Skip to contents

This vignette provides code that can easily be copied/pasted to make your own customized plots, going beyond the quick but less customizable functions provided in the package.

This package exists to facilitate the computation and analysis of identifying variation weights. It therefore includes a set of functions to very quickly visualize those weights. These functions have names starting by idid_viz. However, one may want to customize their graphs or build their own, hence this vignette.

Workflow to plot identifying variation weights

The workflow to make a plot from scratch is straightforward:

  1. Add a weight variable to the data set. Optionally, one can add a contrib dummy. For that we need to determine the contribution threshold. Here I use the idid_contrib_threshold to find a weight threshold below which removing observations does not change the point estimate or the standard error of the estimate of interest by more than a given proportion.
  2. Compute the weights at a group level of interest (here state level) by summing weights of observations in this group.
  3. Plot them

Preparation

Let’s assume we have already ran the regression of interest. We also add a decade variable and ISO codes from the gapminder::country_codes dataset that we are going to use later.

gapminder_sample <- gapminder |> 
  mutate(
    l_gdpPercap = log(gdpPercap),
    decade = year %/% 10 * 10
  ) |> 
  filter(continent %in% c("Africa", "Europe")) |>
  left_join(country_codes, by = join_by(country))

reg <- feols(
  data = gapminder_sample, 
  lifeExp ~ l_gdpPercap | country, 
  cluster = "country"
)

Relationship between x and y

Before anything, one may want to visualize the weights as well as the relationship between the dependent variable and the independent variable of interest.

Partialed out relationship

data_partial <- 
  tibble(
    lifeExp_per = idid_partial_out(reg, "lifeExp", "l_gdpPercap"),
    l_gdpPercap_per = idid_partial_out(reg, "l_gdpPercap")
  )

******

**YOUR OBJECTIVE:** Pick up the vignette on plotting identifying variation weights right after its last line, and keep writing it. The material after this point comes from a different source than the text.

**INPUT DATA:**

******

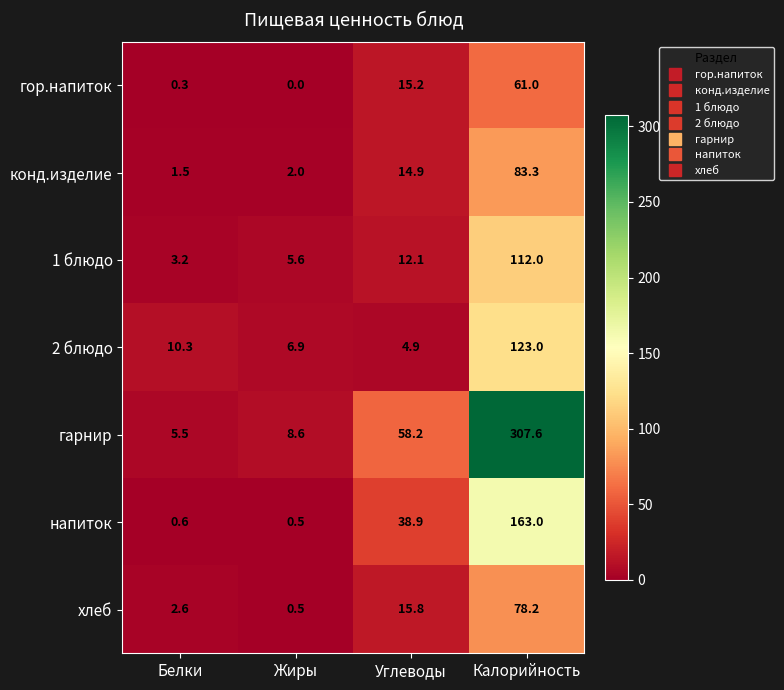

How many data points in хлеб are above 15?

2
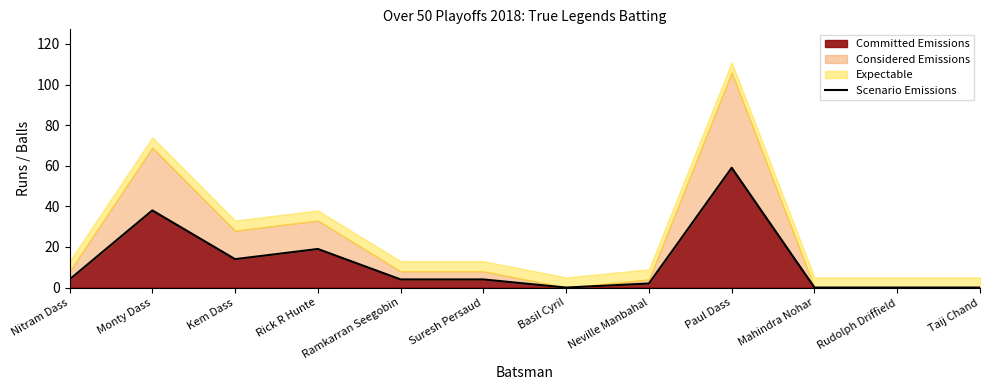

Reading left to right, list all the values displayed in this chart.

4	38	14	19	4	4	0	2	59	0	0	0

******

**RESULT OF THIS EXERCISE:**
data_partial |>
  ggplot(aes(x = l_gdpPercap_per, y = lifeExp_per)) +
  geom_point(size = 2, color = idid_colors_table[["base"]]) +
  geom_smooth(
    method = "lm", 
    formula = 'y ~ x',
    color = idid_colors_table[["complementary"]],
    fill = idid_colors_table[["complementary"]], 
    alpha = 0.1) +
  theme_idid() +
  labs(
    title = "Relationship between life expectancy and log GDP per capita",
    subtitle = "After partialling out country fixed effects",
    x = "Log GDP per capita (residualized)",
    y = "Life expectancy (residualized)"
  )

Such a mapping might be less legible when the sample size is large. In such instances, transparency, a bin or hex map or a bin-scatter can be useful tools to represent large numbers of observations.

ididvar equivalent

idid_viz_bivar(reg, "l_gdpPercap")

To compute data_partial completely manually, one can do the following:

data_partial_manual <- 
  tibble(
    lifeExp_per = residuals(
      feols(gapminder_sample, lifeExp ~ 1 | country, cluster = "country")
    ),
    l_gdpPercap_per = residuals(
      feols(gapminder_sample, l_gdpPercap ~ 1 | country, cluster = "country")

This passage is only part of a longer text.